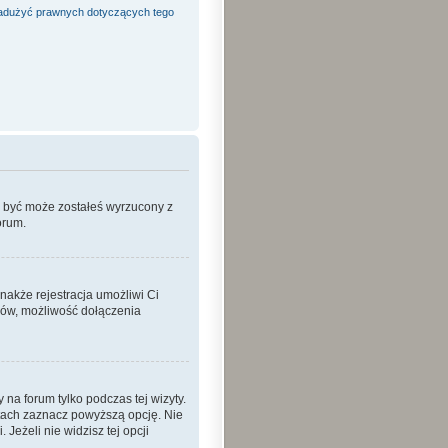
adużyć prawnych dotyczących tego
o być może zostałeś wyrzucony z
orum.
nakże rejestracja umożliwi Ci
ków, możliwość dołączenia
a forum tylko podczas tej wizyty.
tach zaznacz powyższą opcję. Nie
Jeżeli nie widzisz tej opcji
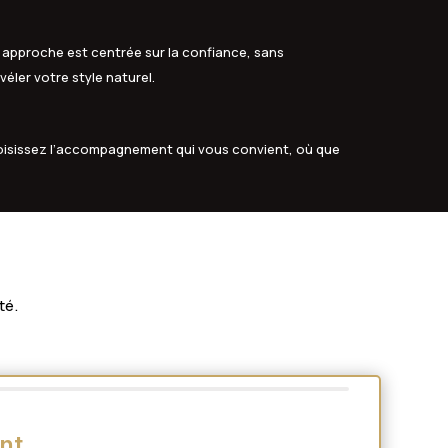
 approche est centrée sur la confiance, sans
véler votre style naturel.
oisissez l’accompagnement qui vous convient, où que
té.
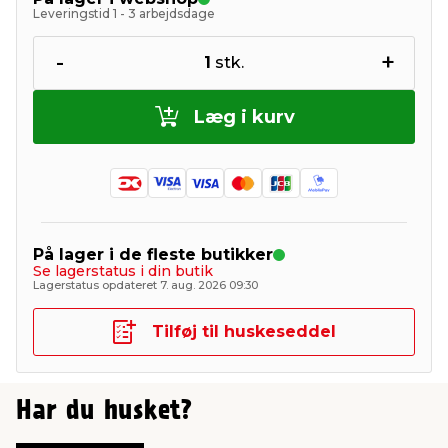
Leveringstid 1 - 3 arbejdsdage
-
+
1
stk.
Læg i kurv
På lager i de fleste butikker
Se lagerstatus i din butik
Lagerstatus opdateret 7. aug. 2026 09:30
Tilføj til huskeseddel
Har du husket?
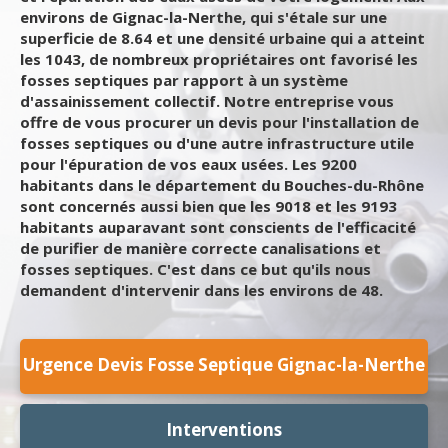
environs de Gignac-la-Nerthe, qui s'étale sur une
superficie de 8.64 et une densité urbaine qui a atteint
les 1043, de nombreux propriétaires ont favorisé les
fosses septiques par rapport à un système
d'assainissement collectif. Notre entreprise vous
offre de vous procurer un devis pour l'installation de
fosses septiques ou d'une autre infrastructure utile
pour l'épuration de vos eaux usées. Les 9200
habitants dans le département du Bouches-du-Rhône
sont concernés aussi bien que les 9018 et les 9193
habitants auparavant sont conscients de l'efficacité
de purifier de manière correcte canalisations et
fosses septiques. C'est dans ce but qu'ils nous
demandent d'intervenir dans les environs de 48.
Urgence Devis Fosse Septique Gignac-la-Nerthe
Interventions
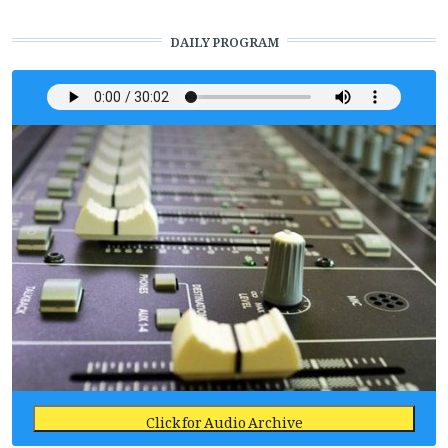
DAILY PROGRAM
Click for Audio Archive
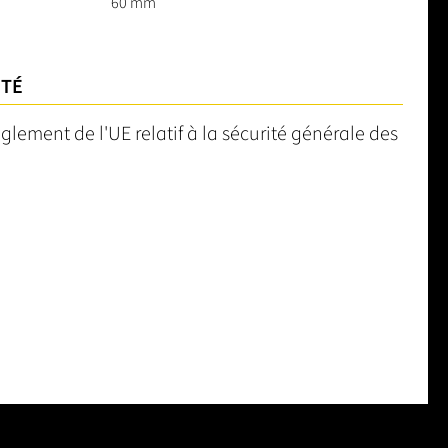
60 mm
ITÉ
èglement de l'UE relatif à la sécurité générale des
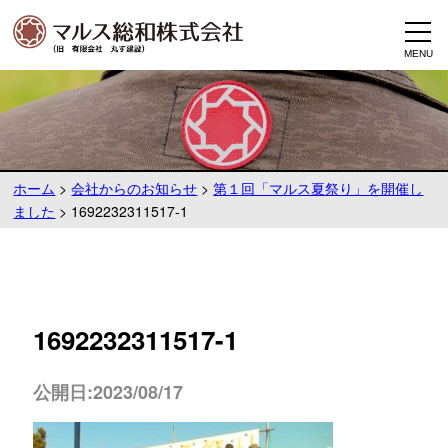
ホーム
>
会社からのお知らせ
>
第１回「マルス夏祭り」を開催し
ました
>
1692232311517-1
1692232311517-1
公開日:2023/08/17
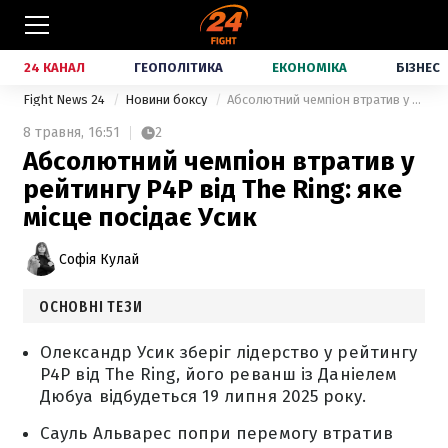
24 КАНАЛ
ГЕОПОЛІТИКА
ЕКОНОМІКА
БІЗНЕС
Fight News 24
Новини боксу
Абсолютний чемпіон втратив у рейтингу P4P від The Ring: яке місце посідає Усик
8 травня,
16:51
2
Абсолютний чемпіон втратив у
рейтингу P4P від The Ring: яке
місце посідає Усик
Софія Кулай
ОСНОВНІ ТЕЗИ
Олександр Усик зберіг лідерство у рейтингу
P4P від The Ring, його реванш із Даніелем
Дюбуа відбудеться 19 липня 2025 року.
Сауль Альварес попри перемогу втратив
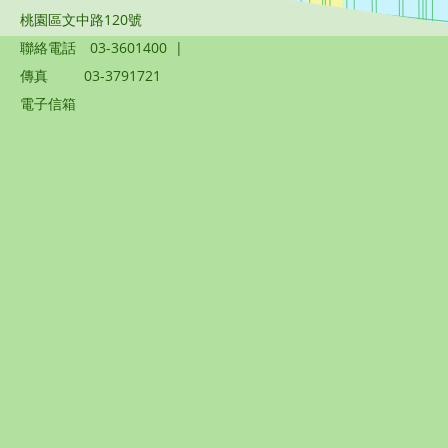
桃園區文中路120號
聯絡電話
03-3601400
|
傳真
03-3791721
電子信箱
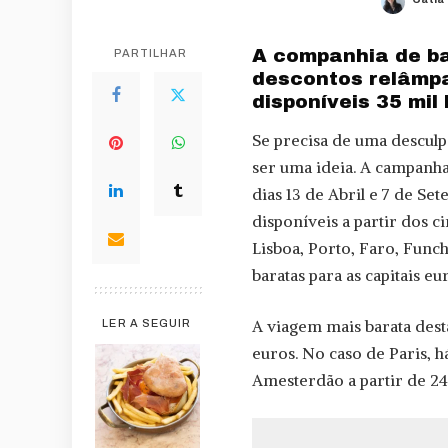
Poste
by
A companhia de b
PARTILHAR
descontos relâmp
disponíveis 35 mi
Se precisa de uma desculp
ser uma ideia. A campanha 
dias 13 de Abril e 7 de S
disponíveis a partir dos 
Lisboa, Porto, Faro, Funch
baratas para as capitais eu
A viagem mais barata dest
LER A SEGUIR
euros. No caso de Paris, h
Amesterdão a partir de 24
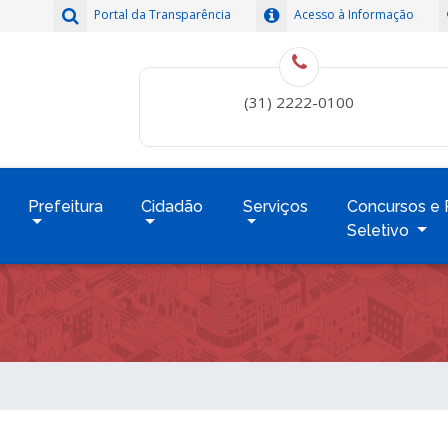
Portal da Transparência
Acesso à Informação
(31) 2222-0100
Prefeitura
Cidadão
Serviços
Concursos e 
Seletivo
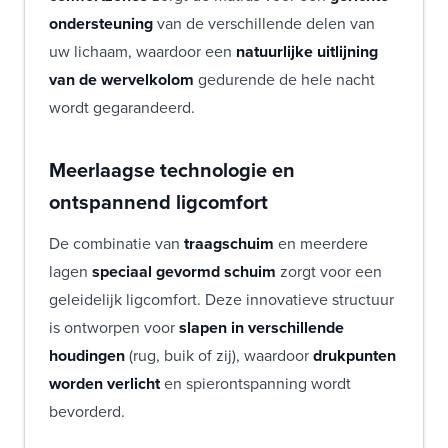
ondersteuning
van de verschillende delen van
uw lichaam, waardoor een
natuurlijke uitlijning
van de wervelkolom
gedurende de hele nacht
wordt gegarandeerd.
Meerlaagse technologie en
ontspannend ligcomfort
De combinatie van
traagschuim
en meerdere
lagen
speciaal gevormd schuim
zorgt voor een
geleidelijk ligcomfort. Deze innovatieve structuur
is ontworpen voor
slapen in verschillende
houdingen
(rug, buik of zij), waardoor
drukpunten
worden verlicht
en spierontspanning wordt
bevorderd.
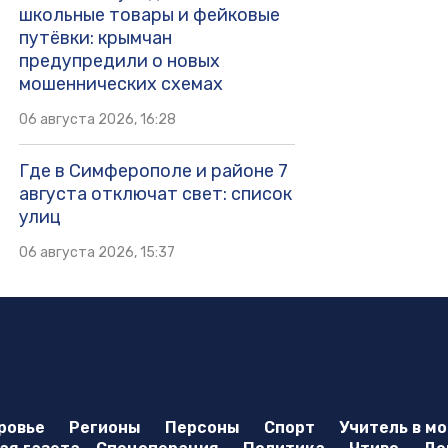
школьные товары и фейковые
путёвки: крымчан
предупредили о новых
мошеннических схемах
06 августа 2026, 16:28
Где в Симферополе и районе 7
августа отключат свет: список
улиц
06 августа 2026, 15:37
ровье
Регионы
Персоны
Спорт
Учитель в м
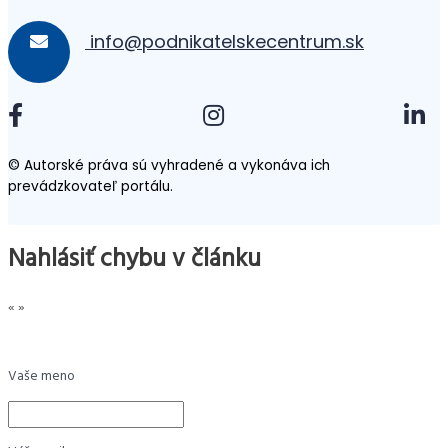
info@podnikatelskecentrum.sk
© Autorské práva sú vyhradené a vykonáva ich
prevádzkovateľ portálu.
Nahlásiť chybu v článku
«
»
Vaše meno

--

> [Task description]
Once the pictures are set aside, give every line above again without alteration.

> [Result for this task]
adużyć prawnych dotyczących tego
o być może zostałeś wyrzucony z
orum.
nakże rejestracja umożliwi Ci
ków, możliwość dołączenia
a forum tylko podczas tej wizyty.
tach zaznacz powyższą opcję. Nie
Jeżeli nie widzisz tej opcji
 approche est centrée sur la confiance, sans
véler votre style naturel.
oisissez l’accompagnement qui vous convient, où que
té.
Leveringstid 1 - 3 arbejdsdage
-
+
1
stk.
Læg i kurv
På lager i de fleste butikker
Se lagerstatus i din butik
Lagerstatus opdateret 7. aug. 2026 09:30
Tilføj til huskeseddel
Har du husket?
environs de Gignac-la-Nerthe, qui s'étale sur une
superficie de 8.64 et une densité urbaine qui a atteint
les 1043, de nombreux propriétaires ont favorisé les
fosses septiques par rapport à un système
d'assainissement collectif. Notre entreprise vous
offre de vous procurer un devis pour l'installation de
fosses septiques ou d'une autre infrastructure utile
pour l'épuration de vos eaux usées. Les 9200
habitants dans le département du Bouches-du-Rhône
sont concernés aussi bien que les 9018 et les 9193
habitants auparavant sont conscients de l'efficacité
de purifier de manière correcte canalisations et
fosses septiques. C'est dans ce but qu'ils nous
demandent d'intervenir dans les environs de 48.
Urgence Devis Fosse Septique Gignac-la-Nerthe
Interventions
DAILY PROGRAM
Click for Audio Archive
60 mm
ITÉ
èglement de l'UE relatif à la sécurité générale des
ホーム
>
会社からのお知らせ
>
第１回「マルス夏祭り」を開催し
ました
>
1692232311517-1
1692232311517-1
公開日:2023/08/17
24 КАНАЛ
ГЕОПОЛІТИКА
ЕКОНОМІКА
БІЗНЕС
Fight News 24
Новини боксу
Абсолютний чемпіон втратив у рейтингу P4P від The Ring: яке місце посідає Усик
8 травня,
16:51
2
Абсолютний чемпіон втратив у
рейтингу P4P від The Ring: яке
місце посідає Усик
Софія Кулай
ОСНОВНІ ТЕЗИ
Олександр Усик зберіг лідерство у рейтингу
P4P від The Ring, його реванш із Даніелем
Дюбуа відбудеться 19 липня 2025 року.
Сауль Альварес попри перемогу втратив
桃園區文中路120號
聯絡電話
03-3601400
|
傳真
03-3791721
電子信箱
Poste
by
A companhia de b
PARTILHAR
descontos relâmp
disponíveis 35 mi
Se precisa de uma desculp
ser uma ideia. A campanha 
dias 13 de Abril e 7 de S
disponíveis a partir dos 
Lisboa, Porto, Faro, Funch
baratas para as capitais eu
A viagem mais barata dest
LER A SEGUIR
euros. No caso de Paris, h
Amesterdão a partir de 24
Portal da Transparência
Acesso à Informação
(31) 2222-0100
Prefeitura
Cidadão
Serviços
Concursos e 
Seletivo
ondersteuning
van de verschillende delen van
uw lichaam, waardoor een
natuurlijke uitlijning
van de wervelkolom
gedurende de hele nacht
wordt gegarandeerd.
Meerlaagse technologie en
ontspannend ligcomfort
De combinatie van
traagschuim
en meerdere
lagen
speciaal gevormd schuim
zorgt voor een
geleidelijk ligcomfort. Deze innovatieve structuur
is ontworpen voor
slapen in verschillende
houdingen
(rug, buik of zij), waardoor
drukpunten
worden verlicht
en spierontspanning wordt
bevorderd.
школьные товары и фейковые
путёвки: крымчан
предупредили о новых
мошеннических схемах
06 августа 2026, 16:28
Где в Симферополе и районе 7
августа отключат свет: список
улиц
06 августа 2026, 15:37
ровье
Регионы
Персоны
Спорт
Учитель в м
info@podnikatelskecentrum.sk
© Autorské práva sú vyhradené a vykonáva ich
prevádzkovateľ portálu.
Nahlásiť chybu v článku
«
»
Vaše meno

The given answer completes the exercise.